All four RCTs reported AAA mortality for men, with follow-up ranging from 10 to 15 years (45,48–50). Two of the studies reported reductions in AAA mortality following screening (48,49), whereas the other two reported no reductions (45,50). The meta-analysis showed that screening reduces AAA mortality, with an overall relative risk of 0.63 (95% CI: 0.41–0.97; Table A5.1). The only identified study to report findings for women found no reduction in AAA mortality at five years after screening (46).

Substantial heterogeneity across studies indicated that they had not produced similar results. Sensitivity analyses of the risk of bias did not alter the overall effect estimate, which strengthened confidence in the meta-analysis. Furthermore, the inclusion of adjusted results (hazard ratios) instead of the absolute number of cases did not change the results.

AAA rupture

Two studies reported AAA rupture for men (45,48): one study reported no reduction in AAA rupture after 15 years (45), whereas the other reported a relative risk reduction of almost 50% in the screened group after 10 years (48). The meta-analysis showed that screening does not reduce AAA rupture, with an overall relative risk of 0.66 (95% CI: 0.40–1.09). The only identified study to report findings for women found no reduction in the AAA rupture rate at five and 10 years after screening (47).

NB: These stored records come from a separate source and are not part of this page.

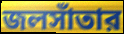
জলসাঁতারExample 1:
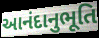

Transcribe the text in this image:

આનંદાનુભૂતિ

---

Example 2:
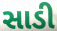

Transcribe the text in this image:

સાડી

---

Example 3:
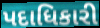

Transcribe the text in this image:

પદાધિકારી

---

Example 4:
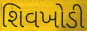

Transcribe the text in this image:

શિવખોડી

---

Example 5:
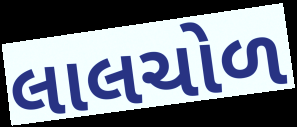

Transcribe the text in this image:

લાલચોળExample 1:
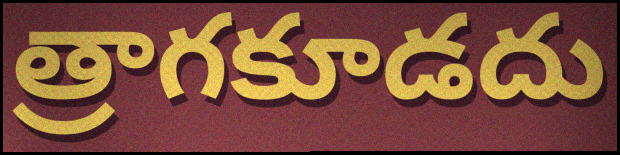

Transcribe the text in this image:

త్రాగకూడదు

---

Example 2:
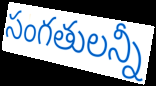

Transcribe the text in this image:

సంగతులన్నీ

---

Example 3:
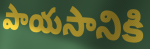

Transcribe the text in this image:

పాయసానికి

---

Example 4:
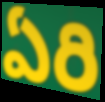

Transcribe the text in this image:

ఏరి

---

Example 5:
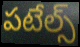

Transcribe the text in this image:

పటేల్స్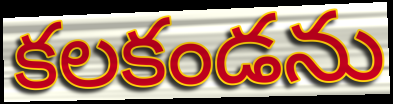
కలకండనుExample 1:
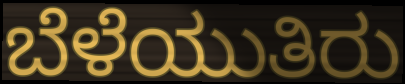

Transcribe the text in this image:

ಬೆಳೆಯುತಿರು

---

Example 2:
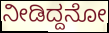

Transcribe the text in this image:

ನೀಡಿದ್ದನೋ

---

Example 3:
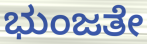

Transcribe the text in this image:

ಭುಂಜತೇ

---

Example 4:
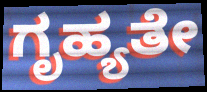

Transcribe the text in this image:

ಗೃಹ್ಯತೇ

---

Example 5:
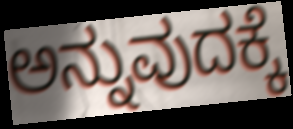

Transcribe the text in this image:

ಅನ್ನುವುದಕ್ಕೆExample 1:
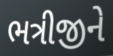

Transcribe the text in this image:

ભત્રીજીને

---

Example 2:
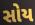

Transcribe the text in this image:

Substantial heterogeneity across studies indicated that they had not produced similar results. Sensitivity analyses of the risk of bias did not alter the overall effect estimate, which strengthened confidence in the meta-analysis. Furthermore, the inclusion of adjusted results (hazard ratios) instead of the absolute number of cases did not change the results.

Table A5.9.

Screening for AAA: meta-analysis of AAA rupture.